_Action item_.
Give back, unaltered, the lines from the one with "588 463 11.59" to the end of the material, omitting pictures.

_Stored data_.

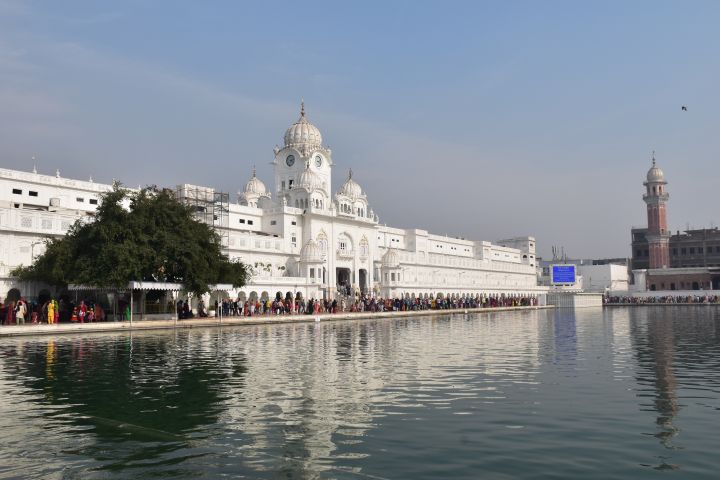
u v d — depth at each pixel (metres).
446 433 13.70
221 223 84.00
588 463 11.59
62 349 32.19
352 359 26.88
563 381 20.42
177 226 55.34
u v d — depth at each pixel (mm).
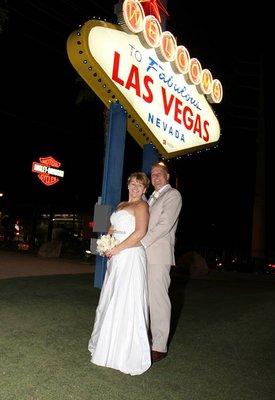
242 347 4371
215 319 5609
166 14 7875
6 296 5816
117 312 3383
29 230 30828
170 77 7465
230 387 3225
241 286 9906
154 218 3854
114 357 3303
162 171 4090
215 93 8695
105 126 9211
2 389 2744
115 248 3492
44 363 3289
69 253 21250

_Problem solution_.
588 463 11.59
62 349 32.19
352 359 26.88
563 381 20.42
177 226 55.34
u v d — depth at each pixel (mm).
242 347 4371
215 319 5609
166 14 7875
6 296 5816
117 312 3383
29 230 30828
170 77 7465
230 387 3225
241 286 9906
154 218 3854
114 357 3303
162 171 4090
215 93 8695
105 126 9211
2 389 2744
115 248 3492
44 363 3289
69 253 21250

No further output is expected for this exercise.